Quant à l’asymétrie CP, plusieurs phénomènes dans l’univers semblent la confirmer. La violation de la symétrie CP pourrait apparemment expliquer l’asymétrie entre la répartition de la matière et l’antimatière, car il y aurait une rupture dans la conservation du nombre de baryons et dans l’équilibre thermodynamique.
La nouvelle étude, de l’Université de Floride, suggère une nouvelle théorie expliquant ce déséquilibre de symétrie. Le groupe de recherche a notamment analysé près d’un million de galaxies et démontré que leur distribution n’est peut-être pas aussi symétrique qu’on le croyait initialement, ce qui suggère que notre compréhension initiale de l’Univers primitif serait probablement erronée.
Une nouvelle force inconnue
Les analyses ont été effectuées grâce à la particularité de la structure du tétraèdre. Il s’agit notamment de la forme tridimensionnelle la plus simple qui puisse être distinguée de son reflet dans un miroir. Les chercheurs ont ensuite comparé tous les types de tétraèdres possibles, en plaçant des galaxies issues d’un échantillon précis sur chaque sommet.

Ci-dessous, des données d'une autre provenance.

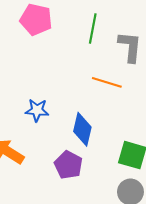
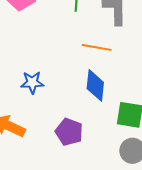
blue diamond: (82, 129) -> (95, 85), moved

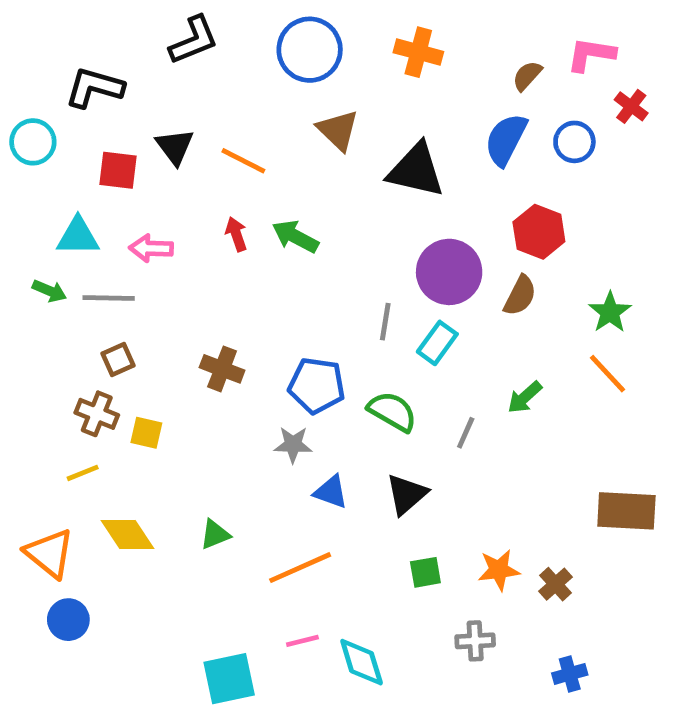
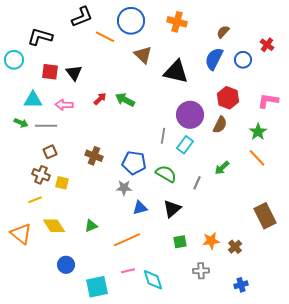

Afin de détecter les possibilités de violation de symétrie, les chercheurs ont attribué un sommet principal de tétraèdre à chaque galaxie, selon deux groupes. L’un comprenait ceux où, en regardant vers le bas depuis le sommet principal, les côtés augmentent en longueur quand l’observateur se déplace dans le sens des aiguilles d’une montre. L’autre incluait ceux où les côtés semblent s’allonger lorsque l’observateur se déplace dans le sens contraire.
En temps normal, si la symétrie est respectée, les deux groupes de tétraèdres devraient avoir la même taille que leur reflet. Or, les deux analyses ont révélé le contraire. L’une des analyses aurait en effet montré une violation de symétrie de 2,9 sigma, indiquant qu’il n’y avait que 0,4% de chances que le modèle soit un hasard statistique.
La deuxième analyse a divisé l’échantillon de galaxies en deux groupes, en fonction de leur distance. La violation de symétrie a alors été enregistrée à 3,1 sigma dans le premier groupe, et 7,1 sigma pour le deuxième. Ces analyses suggèrent donc une importante asymétrie de l’Univers, et pourraient ébranler les fondements mêmes des principes de base de la physique, tels que la gravité. D’après les auteurs de l’étude, cette asymétrie pourrait probablement s’étendre jusqu’aux micro-ondes du fond diffus cosmologique et dans les ondes gravitationnelles.
Elles bouleverseraient aussi notre compréhension de l’Univers primitif et de celui d’aujourd’hui, car cela signifierait la présence d’une « force » inconnue interagissant avec les particules. Les anciennes théories suggèrent en effet que la distribution des galaxies serait tellement étendue qu’il serait difficile pour une force d’être si intense, car elle pourrait ainsi affecter la symétrie de l’Univers tout entier.
Toutefois, la nouvelle théorie suscite encore beaucoup de scepticisme, et doit encore faire l’objet de nombreuses évaluations.